Na decisão de hoje, Mendonça defendeu que o investigado pode ou não comparecer à sessão, conforme jurisprudência do próprio STF. Caso vá à CPI, Ibaneis pode permanecer em silêncio e não é obrigado a jurar dizer a verdade. O ministro afirma que embora comissões parlamentares possam investigar, o direito de não autoincriminação é garantido pela Constituição.
A comissão havia convocado Ibaneis e o ex-governador do Rio de Janeiro, Cláudio Castro (PL) na última terça-feira para esclarecer decisões administrativas que, supostamente, podem ter ajudado o grupo investigado pela comissão. O depoimento foi marcado para a próxima terça-feira (7).
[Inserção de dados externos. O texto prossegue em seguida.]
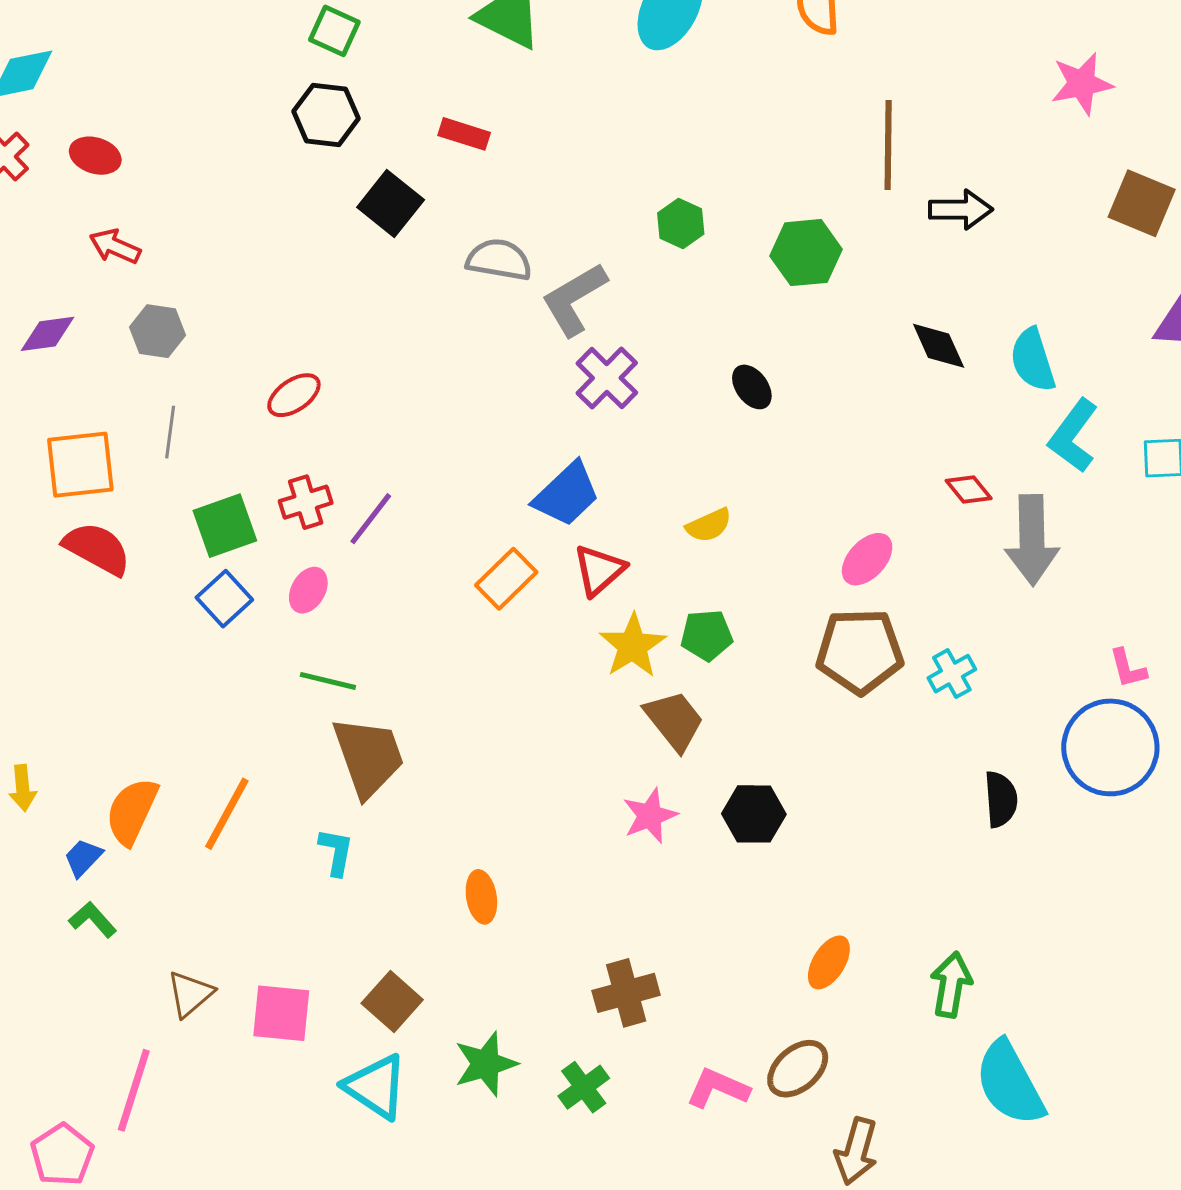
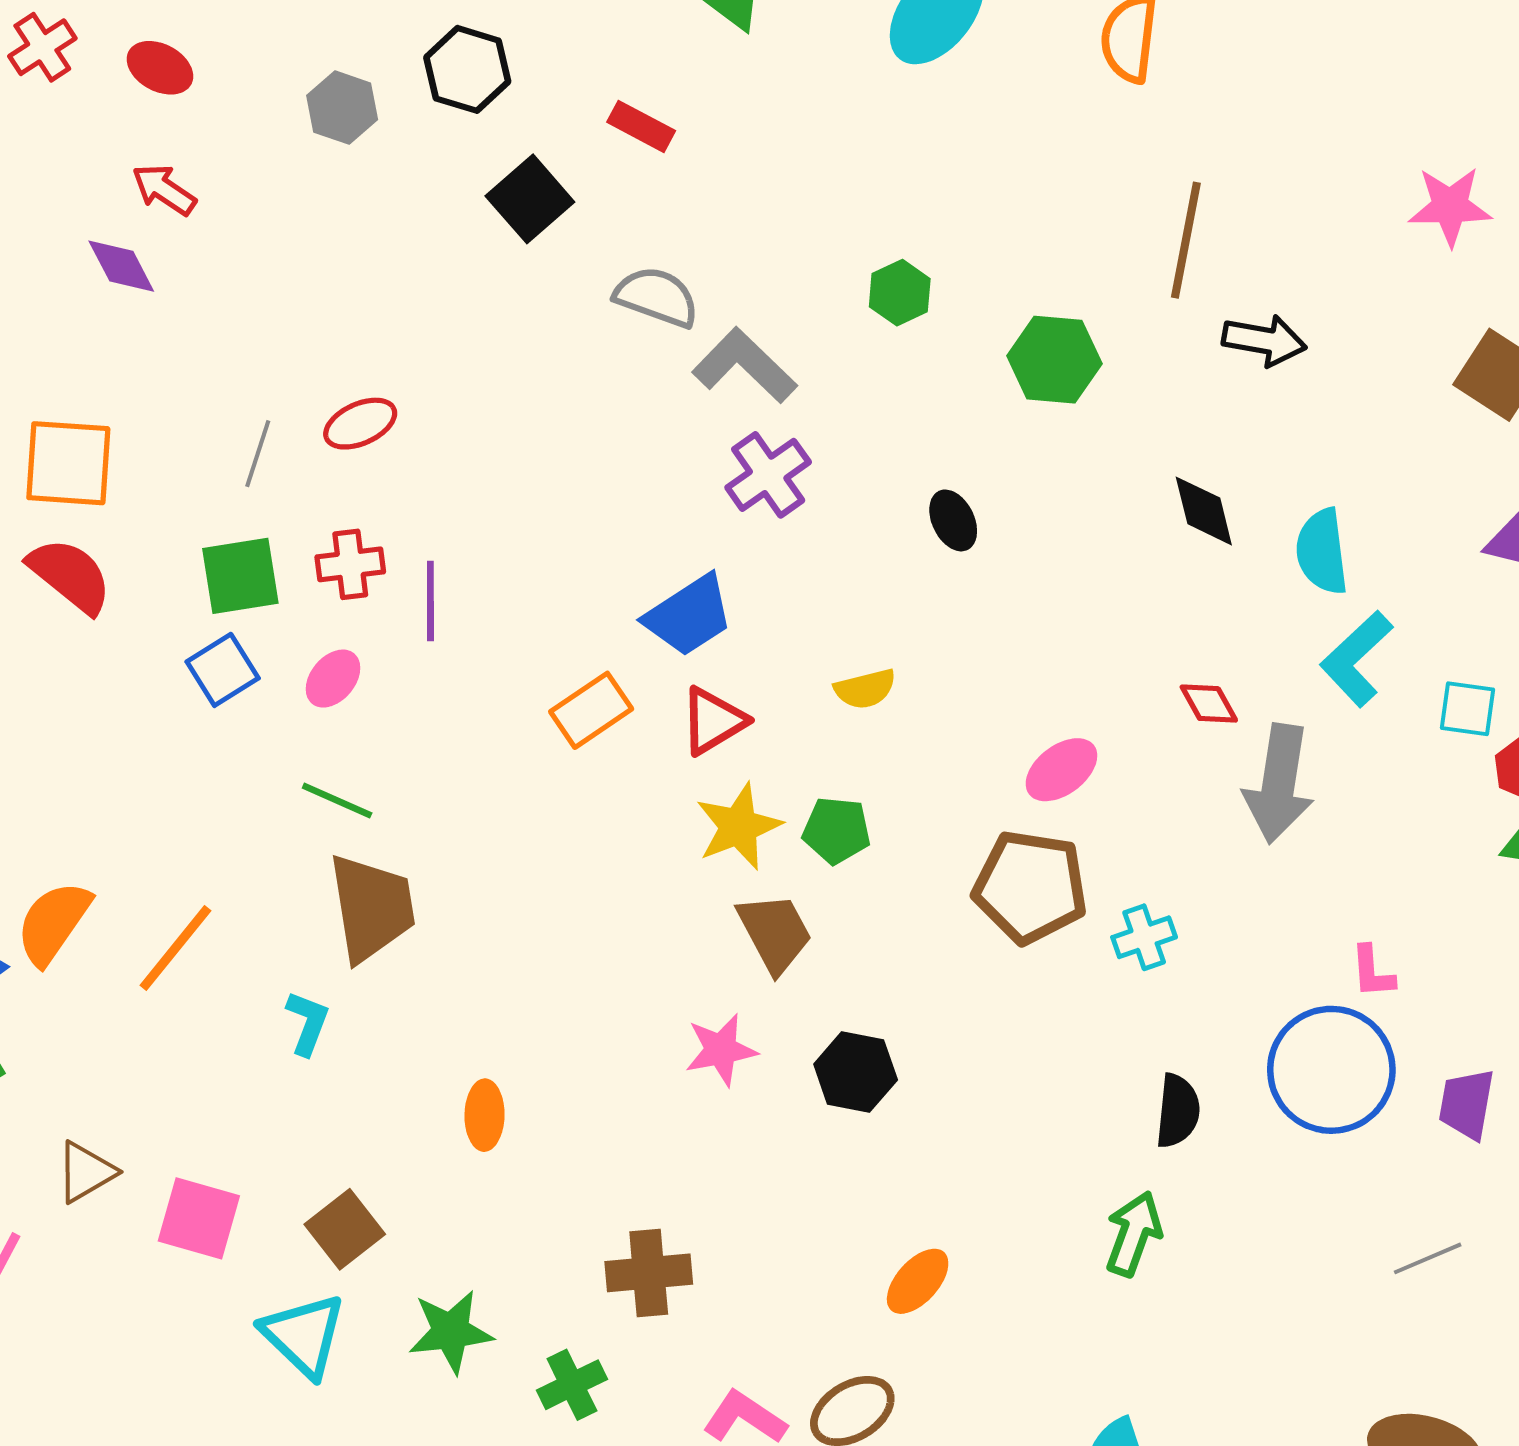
gray L-shape: (574, 299) -> (745, 366), turned 64
gray hexagon: (157, 331) -> (342, 108), moved
purple diamond: (47, 334) -> (121, 266), moved, turned 60
gray line: (170, 432) -> (258, 454), moved
purple line: (371, 519) -> (430, 601), turned -48
green arrow: (951, 985) -> (1134, 1234), moved

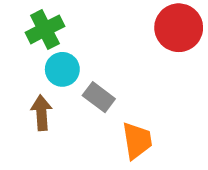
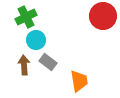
gray rectangle: (99, 97) -> (48, 62), moved

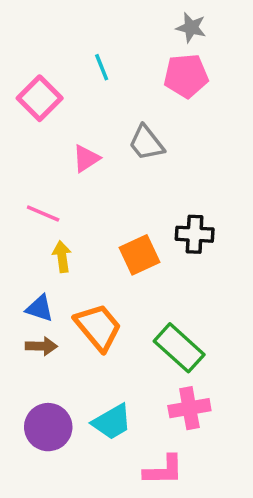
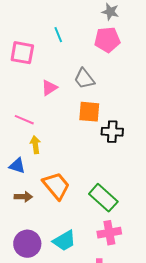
pink square: (40, 98) -> (22, 53), turned -35
orange square: (139, 255) -> (89, 112), moved, turned 30
blue triangle: (40, 308) -> (17, 166), moved

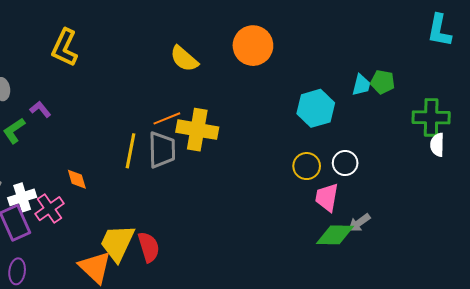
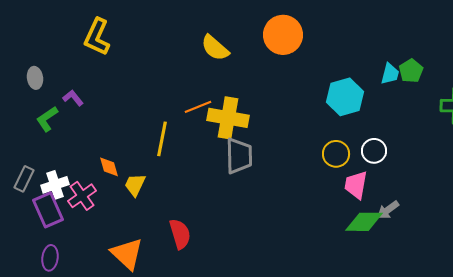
green pentagon: (383, 82) -> (411, 71), turned 30
gray trapezoid: (162, 150) -> (239, 156), moved
yellow trapezoid: (117, 243) -> (135, 185), moved, size x0.6

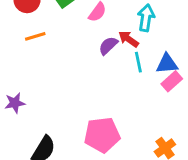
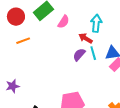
purple semicircle: (108, 46) -> (79, 55), moved

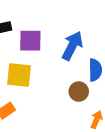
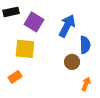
purple square: (30, 41) -> (34, 22), turned 30

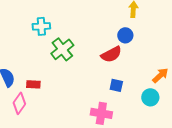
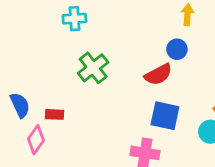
cyan cross: (41, 26) -> (74, 19), moved
blue square: (116, 85) -> (165, 116), size x1.6

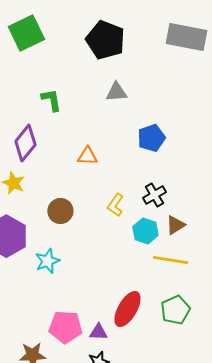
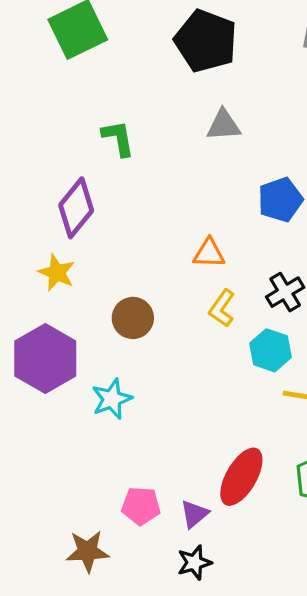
orange triangle: (87, 156) -> (209, 253), moved
pink pentagon: (65, 327) -> (141, 506), size x0.7
purple triangle: (98, 332) -> (194, 514), turned -42

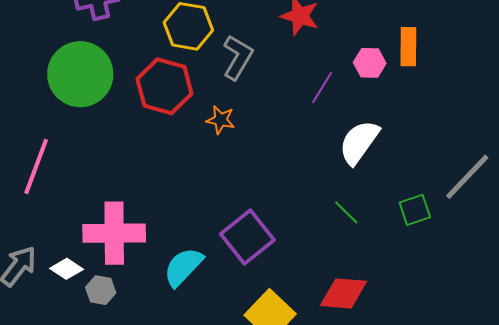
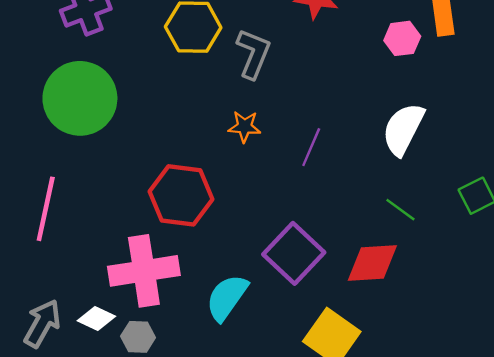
red hexagon: (164, 86) -> (181, 195), moved
purple line: (322, 87) -> (311, 147), moved
red diamond: (343, 293) -> (372, 263), moved

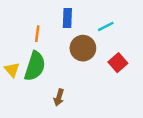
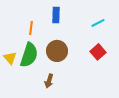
cyan line: (106, 26) -> (98, 23), moved
brown circle: (83, 48) -> (57, 51), moved

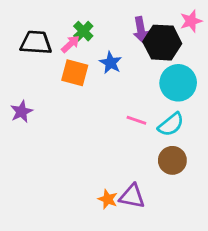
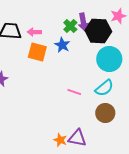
green cross: (83, 31) -> (70, 26), moved
pink arrow: (70, 44) -> (34, 32), turned -136
pink line: (136, 120) -> (74, 92), moved

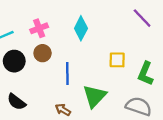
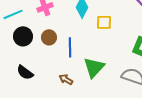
brown circle: (43, 53) -> (49, 37), moved
yellow square: (117, 60) -> (104, 22), moved

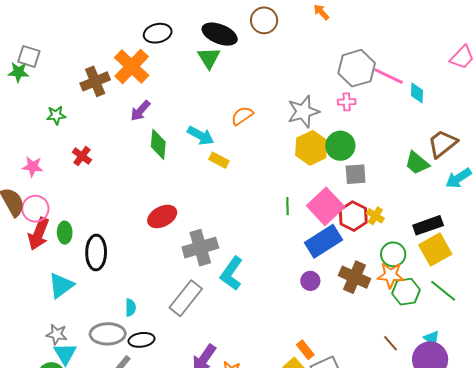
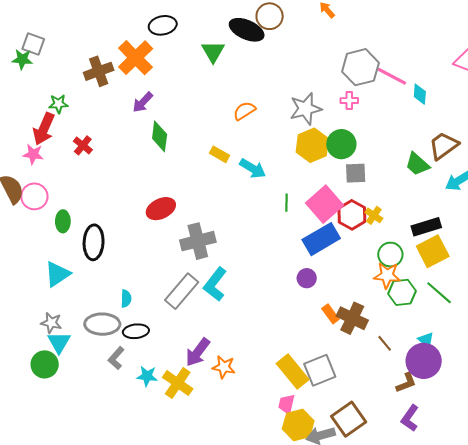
black ellipse: (220, 34) -> (247, 30), moved
cyan arrow: (201, 136) -> (253, 168), moved
red arrow: (39, 234) -> (44, 129), moved
cyan L-shape: (232, 274) -> (215, 284), moved
brown cross: (354, 277) -> (352, 318), moved
orange rectangle: (305, 350) -> (330, 314), moved

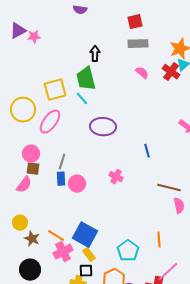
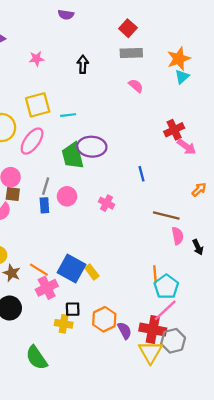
red square: (135, 22) -> (128, 28), turned -35
pink star: (34, 37) -> (37, 59), moved
red cross: (171, 72) -> (174, 130), moved, turned 30
green trapezoid: (86, 79) -> (73, 156), moved
cyan line: (82, 99) -> (68, 115), turned -56
pink circle: (77, 184) -> (67, 196), moved
cyan pentagon: (128, 251) -> (166, 287), moved
yellow rectangle: (89, 255) -> (92, 272), moved

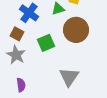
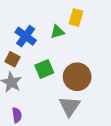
brown circle: (76, 30) -> (77, 77), moved

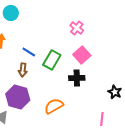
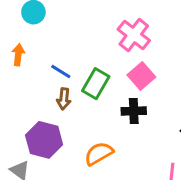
pink cross: (77, 28) -> (134, 35), size x1.5
brown arrow: (23, 70) -> (64, 99), moved

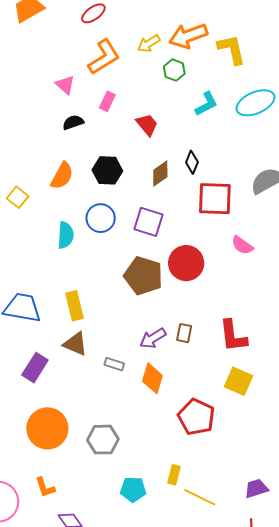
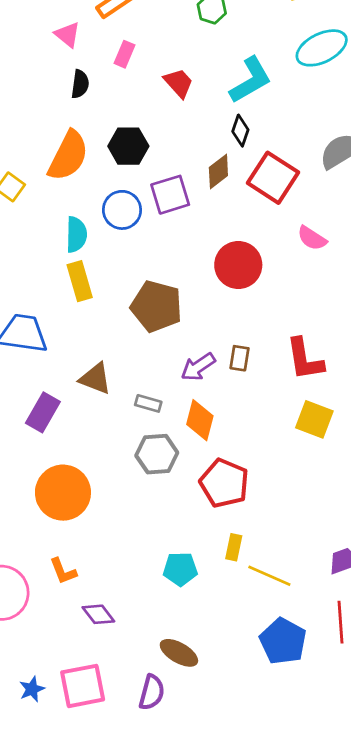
cyan L-shape: (206, 104) -> (251, 80), moved, size x1.4
black semicircle: (73, 122) -> (80, 84), turned 120
brown diamond: (160, 173) -> (218, 171), moved
orange semicircle: (62, 176) -> (68, 156), size x1.4
red square: (215, 199) -> (273, 178), turned 33
purple square: (148, 222) -> (170, 195), moved, turned -32
brown pentagon: (143, 276) -> (156, 306), moved
yellow rectangle: (75, 306) -> (80, 281), moved
red pentagon: (196, 417) -> (224, 483), moved
gray hexagon: (103, 440) -> (157, 454), moved

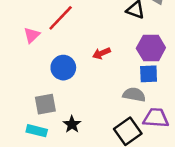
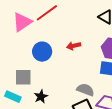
pink triangle: (32, 35) -> (22, 22), size x1.5
gray semicircle: (134, 95) -> (85, 90), moved

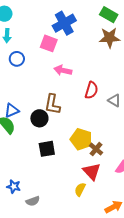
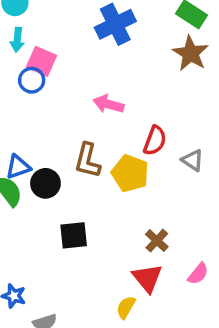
brown star: (109, 38) -> (191, 53), turned 30
pink square: (49, 43) -> (41, 61), moved
black circle: (39, 118) -> (45, 183), moved
yellow pentagon: (81, 139) -> (130, 173), moved

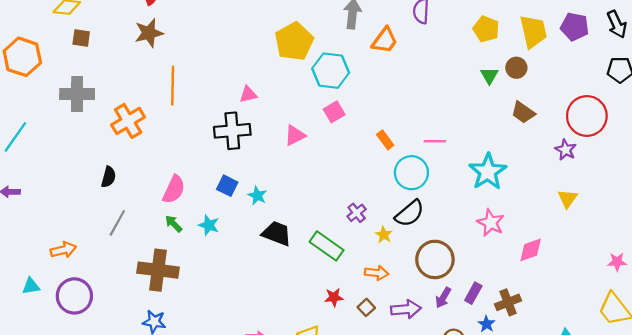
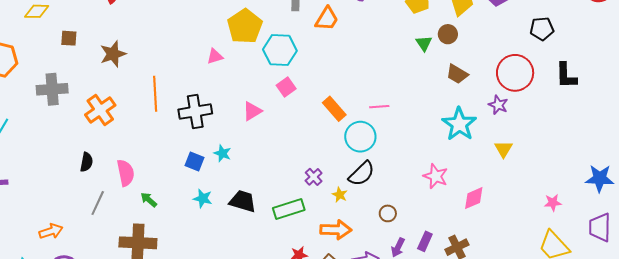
brown star: (149, 33) -> (113, 54), moved
brown square: (81, 38) -> (69, 38), moved
orange line: (173, 86) -> (155, 94), moved
pink triangle: (248, 94) -> (215, 56), moved
orange rectangle: (385, 140) -> (334, 109), size x1.4
cyan star: (488, 172) -> (459, 124), moved
pink semicircle: (174, 189) -> (126, 173), moved, turned -32
cyan star: (257, 196) -> (222, 153), moved
cyan star: (209, 225) -> (203, 198), moved
green rectangle: (327, 246) -> (289, 209), turned -48
brown circle: (435, 259) -> (388, 213), size x0.5
orange arrow: (377, 273) -> (336, 230), size x1.4

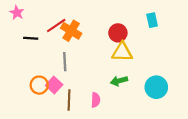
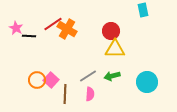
pink star: (17, 13) -> (16, 28), moved
cyan rectangle: (152, 20) -> (143, 10), moved
gray line: (65, 62) -> (88, 76), moved, turned 60

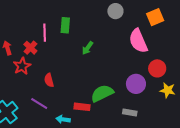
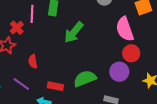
green arrow: (88, 48) -> (74, 32), size x1.6
red circle: (157, 68) -> (131, 53), moved
red rectangle: (82, 107) -> (55, 86), moved

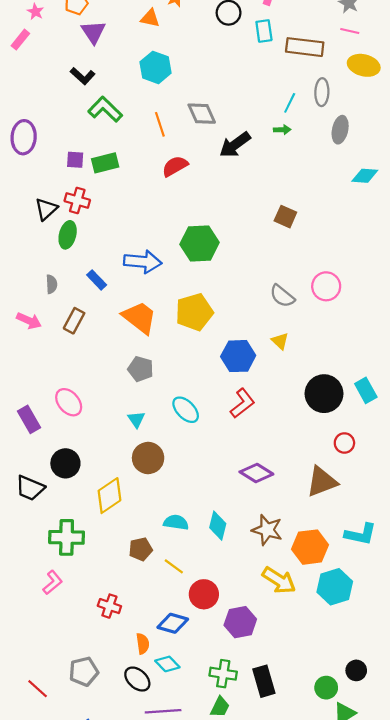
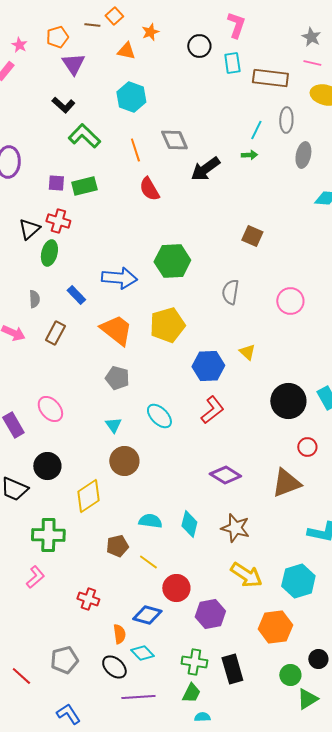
red semicircle: (175, 166) -> (149, 189), turned -90
gray semicircle: (282, 296) -> (230, 292), moved, turned 60
orange hexagon: (310, 547) -> (275, 627), moved

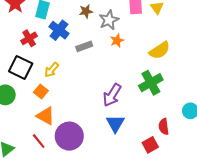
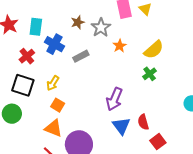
orange star: (117, 41) -> (120, 46), moved
green cross: (151, 83) -> (150, 74), moved, size x0.6
orange square: (41, 91) -> (58, 105), moved
red semicircle: (164, 127) -> (143, 122), moved

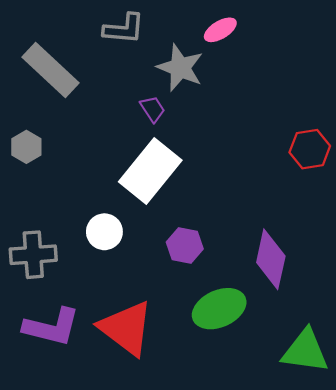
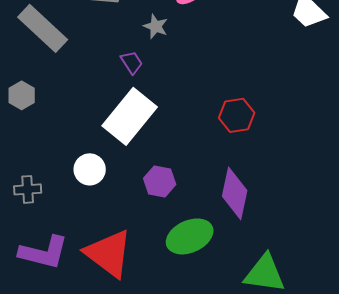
gray star: (180, 68) -> (156, 26), size x0.6
red hexagon: (310, 149) -> (237, 115), moved
gray cross: (33, 255) -> (28, 189), size x0.7

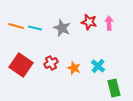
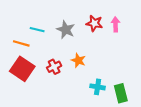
orange line: (16, 26) -> (21, 43), moved
cyan cross: (98, 66) -> (98, 87), moved, turned -32
orange star: (74, 68) -> (78, 60), moved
“Não obstante a importância superlativa da ‘CPMI do Crime Organizado’ e de sua atuação independente na apuração dos fatos certos e determinados que ensejaram a sua instauração (…), revela-se inafastável a garantia constitucional de qualquer investigado contra a autoincriminação, direito fundamental expressamente consagrado no art. 5º, LXIII, da Constituição da República”, disse Mendonça na decisão.
Supostas relações entre um escritório fundado por Ibaneis e grupos investigados pela operação Compliance Zero e Carbono Oculto motivaram a chamada. Além disso, decisões tomadas quando ainda era governador do Distrito Federal envolvendo o BRB em operações com o Banco Master são alvo da CPI.